[The input — start]

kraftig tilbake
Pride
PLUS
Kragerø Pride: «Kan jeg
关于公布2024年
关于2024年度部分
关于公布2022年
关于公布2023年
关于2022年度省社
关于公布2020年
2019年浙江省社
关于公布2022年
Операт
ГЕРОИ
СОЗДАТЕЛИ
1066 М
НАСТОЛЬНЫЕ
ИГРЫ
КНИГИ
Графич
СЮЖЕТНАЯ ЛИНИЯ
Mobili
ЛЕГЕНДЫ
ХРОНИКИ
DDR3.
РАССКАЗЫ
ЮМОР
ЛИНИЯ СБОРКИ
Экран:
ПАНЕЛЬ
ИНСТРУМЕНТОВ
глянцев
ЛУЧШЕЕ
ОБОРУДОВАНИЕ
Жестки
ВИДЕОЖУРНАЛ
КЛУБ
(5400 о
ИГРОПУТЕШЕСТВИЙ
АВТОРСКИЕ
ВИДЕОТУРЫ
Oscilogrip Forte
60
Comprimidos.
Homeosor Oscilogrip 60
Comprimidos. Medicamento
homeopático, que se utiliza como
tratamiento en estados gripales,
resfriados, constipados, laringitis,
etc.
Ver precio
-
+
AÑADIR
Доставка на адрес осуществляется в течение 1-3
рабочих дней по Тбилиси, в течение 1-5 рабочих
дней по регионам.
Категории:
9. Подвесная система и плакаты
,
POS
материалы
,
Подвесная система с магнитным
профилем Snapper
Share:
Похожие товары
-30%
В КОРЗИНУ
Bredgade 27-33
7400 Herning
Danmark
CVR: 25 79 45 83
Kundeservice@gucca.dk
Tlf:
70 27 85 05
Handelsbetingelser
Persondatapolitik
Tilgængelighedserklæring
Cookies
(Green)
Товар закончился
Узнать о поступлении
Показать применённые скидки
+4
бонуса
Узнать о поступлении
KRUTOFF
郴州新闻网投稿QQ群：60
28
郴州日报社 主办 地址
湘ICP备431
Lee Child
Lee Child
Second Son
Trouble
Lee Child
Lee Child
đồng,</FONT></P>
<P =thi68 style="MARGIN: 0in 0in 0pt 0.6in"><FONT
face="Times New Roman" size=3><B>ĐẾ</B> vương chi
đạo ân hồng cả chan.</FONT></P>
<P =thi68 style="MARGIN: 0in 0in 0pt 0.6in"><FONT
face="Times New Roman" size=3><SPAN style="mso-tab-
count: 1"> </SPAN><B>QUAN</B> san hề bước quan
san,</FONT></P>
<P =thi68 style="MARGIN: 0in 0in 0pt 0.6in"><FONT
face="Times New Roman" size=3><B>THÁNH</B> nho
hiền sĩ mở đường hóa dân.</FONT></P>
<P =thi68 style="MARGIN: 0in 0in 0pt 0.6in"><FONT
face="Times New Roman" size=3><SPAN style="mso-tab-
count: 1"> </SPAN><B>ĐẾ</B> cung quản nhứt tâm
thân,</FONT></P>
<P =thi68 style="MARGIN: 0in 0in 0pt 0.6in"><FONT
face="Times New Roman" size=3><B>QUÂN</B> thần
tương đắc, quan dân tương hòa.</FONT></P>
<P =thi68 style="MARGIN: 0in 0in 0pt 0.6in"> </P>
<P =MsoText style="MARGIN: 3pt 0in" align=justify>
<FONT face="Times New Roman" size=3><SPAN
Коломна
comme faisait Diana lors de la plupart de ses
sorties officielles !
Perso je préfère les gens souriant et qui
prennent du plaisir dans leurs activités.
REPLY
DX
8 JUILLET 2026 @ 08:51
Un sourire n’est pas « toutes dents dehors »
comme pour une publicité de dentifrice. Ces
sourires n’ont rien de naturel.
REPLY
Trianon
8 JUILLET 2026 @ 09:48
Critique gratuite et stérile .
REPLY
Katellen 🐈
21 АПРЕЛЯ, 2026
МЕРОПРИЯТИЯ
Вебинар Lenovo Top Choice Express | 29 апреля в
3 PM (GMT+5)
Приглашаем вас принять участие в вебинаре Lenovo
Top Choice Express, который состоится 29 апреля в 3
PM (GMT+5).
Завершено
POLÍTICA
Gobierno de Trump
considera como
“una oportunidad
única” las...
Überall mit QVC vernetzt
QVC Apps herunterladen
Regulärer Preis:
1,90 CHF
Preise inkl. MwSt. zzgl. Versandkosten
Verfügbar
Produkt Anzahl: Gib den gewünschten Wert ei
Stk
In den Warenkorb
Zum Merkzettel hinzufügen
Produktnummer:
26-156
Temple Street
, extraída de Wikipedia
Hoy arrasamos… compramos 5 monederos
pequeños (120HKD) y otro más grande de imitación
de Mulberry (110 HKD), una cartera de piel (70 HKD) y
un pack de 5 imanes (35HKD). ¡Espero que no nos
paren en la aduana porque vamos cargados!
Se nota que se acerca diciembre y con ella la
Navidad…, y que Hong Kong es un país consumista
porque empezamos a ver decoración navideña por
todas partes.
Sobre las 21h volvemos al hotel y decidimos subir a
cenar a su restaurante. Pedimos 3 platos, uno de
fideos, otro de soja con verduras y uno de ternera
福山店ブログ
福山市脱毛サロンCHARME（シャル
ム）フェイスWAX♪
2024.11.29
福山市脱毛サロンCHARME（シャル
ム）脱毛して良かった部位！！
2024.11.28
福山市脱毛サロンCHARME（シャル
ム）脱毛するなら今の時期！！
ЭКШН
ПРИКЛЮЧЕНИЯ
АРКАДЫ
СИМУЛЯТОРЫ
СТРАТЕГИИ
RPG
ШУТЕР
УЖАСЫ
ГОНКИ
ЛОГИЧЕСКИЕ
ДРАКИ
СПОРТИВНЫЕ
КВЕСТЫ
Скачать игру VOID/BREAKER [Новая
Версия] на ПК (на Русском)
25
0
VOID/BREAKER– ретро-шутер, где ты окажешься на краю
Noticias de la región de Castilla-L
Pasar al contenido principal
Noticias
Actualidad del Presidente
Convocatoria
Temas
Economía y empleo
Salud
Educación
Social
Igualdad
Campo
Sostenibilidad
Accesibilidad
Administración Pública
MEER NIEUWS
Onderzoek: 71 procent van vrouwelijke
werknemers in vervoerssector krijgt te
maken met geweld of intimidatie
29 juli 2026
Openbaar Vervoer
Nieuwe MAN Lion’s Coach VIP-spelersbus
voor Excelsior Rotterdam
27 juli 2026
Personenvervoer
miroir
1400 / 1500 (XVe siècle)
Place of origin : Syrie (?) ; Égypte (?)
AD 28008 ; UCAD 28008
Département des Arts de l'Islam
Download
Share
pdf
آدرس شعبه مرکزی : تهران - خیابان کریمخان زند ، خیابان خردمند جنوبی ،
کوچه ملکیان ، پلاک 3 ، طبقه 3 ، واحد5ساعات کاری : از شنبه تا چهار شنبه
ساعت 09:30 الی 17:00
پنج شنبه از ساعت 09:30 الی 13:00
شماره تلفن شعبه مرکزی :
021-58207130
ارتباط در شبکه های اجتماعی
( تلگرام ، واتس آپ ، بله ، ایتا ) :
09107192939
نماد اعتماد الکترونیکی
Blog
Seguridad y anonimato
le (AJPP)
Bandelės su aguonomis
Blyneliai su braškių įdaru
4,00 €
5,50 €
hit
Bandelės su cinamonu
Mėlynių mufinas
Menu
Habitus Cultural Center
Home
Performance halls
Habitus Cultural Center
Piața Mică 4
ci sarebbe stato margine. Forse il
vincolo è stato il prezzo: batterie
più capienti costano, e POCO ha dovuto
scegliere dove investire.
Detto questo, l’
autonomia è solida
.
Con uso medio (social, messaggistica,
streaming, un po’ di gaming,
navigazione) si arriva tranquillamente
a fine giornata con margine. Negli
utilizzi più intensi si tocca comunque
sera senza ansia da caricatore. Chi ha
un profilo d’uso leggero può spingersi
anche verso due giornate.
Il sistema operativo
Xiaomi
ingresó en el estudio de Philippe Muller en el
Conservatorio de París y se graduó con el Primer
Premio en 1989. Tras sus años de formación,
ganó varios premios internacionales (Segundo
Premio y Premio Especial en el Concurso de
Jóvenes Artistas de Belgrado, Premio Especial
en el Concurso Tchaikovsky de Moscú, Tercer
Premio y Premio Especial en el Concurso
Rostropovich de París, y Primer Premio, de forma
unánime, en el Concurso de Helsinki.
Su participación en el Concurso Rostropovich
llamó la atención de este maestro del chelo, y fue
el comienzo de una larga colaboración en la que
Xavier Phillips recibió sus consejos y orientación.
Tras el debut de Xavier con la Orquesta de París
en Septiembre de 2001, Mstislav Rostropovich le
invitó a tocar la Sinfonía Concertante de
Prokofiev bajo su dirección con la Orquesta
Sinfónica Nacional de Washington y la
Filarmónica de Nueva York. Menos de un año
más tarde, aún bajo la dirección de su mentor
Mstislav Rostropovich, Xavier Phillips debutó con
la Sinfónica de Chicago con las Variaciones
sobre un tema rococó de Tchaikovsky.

[The input — finish]

◆ Exercise
Rewrite the items from the start up to and including the line with "đồng,</FONT></P>", changing every "Lee Child" to "L. Child" and leaving everything else as it is.

◆ Result of this task
kraftig tilbake
Pride
PLUS
Kragerø Pride: «Kan jeg
关于公布2024年
关于2024年度部分
关于公布2022年
关于公布2023年
关于2022年度省社
关于公布2020年
2019年浙江省社
关于公布2022年
Операт
ГЕРОИ
СОЗДАТЕЛИ
1066 М
НАСТОЛЬНЫЕ
ИГРЫ
КНИГИ
Графич
СЮЖЕТНАЯ ЛИНИЯ
Mobili
ЛЕГЕНДЫ
ХРОНИКИ
DDR3.
РАССКАЗЫ
ЮМОР
ЛИНИЯ СБОРКИ
Экран:
ПАНЕЛЬ
ИНСТРУМЕНТОВ
глянцев
ЛУЧШЕЕ
ОБОРУДОВАНИЕ
Жестки
ВИДЕОЖУРНАЛ
КЛУБ
(5400 о
ИГРОПУТЕШЕСТВИЙ
АВТОРСКИЕ
ВИДЕОТУРЫ
Oscilogrip Forte
60
Comprimidos.
Homeosor Oscilogrip 60
Comprimidos. Medicamento
homeopático, que se utiliza como
tratamiento en estados gripales,
resfriados, constipados, laringitis,
etc.
Ver precio
-
+
AÑADIR
Доставка на адрес осуществляется в течение 1-3
рабочих дней по Тбилиси, в течение 1-5 рабочих
дней по регионам.
Категории:
9. Подвесная система и плакаты
,
POS
материалы
,
Подвесная система с магнитным
профилем Snapper
Share:
Похожие товары
-30%
В КОРЗИНУ
Bredgade 27-33
7400 Herning
Danmark
CVR: 25 79 45 83
Kundeservice@gucca.dk
Tlf:
70 27 85 05
Handelsbetingelser
Persondatapolitik
Tilgængelighedserklæring
Cookies
(Green)
Товар закончился
Узнать о поступлении
Показать применённые скидки
+4
бонуса
Узнать о поступлении
KRUTOFF
郴州新闻网投稿QQ群：60
28
郴州日报社 主办 地址
湘ICP备431
L. Child
L. Child
Second Son
Trouble
L. Child
L. Child
đồng,</FONT></P>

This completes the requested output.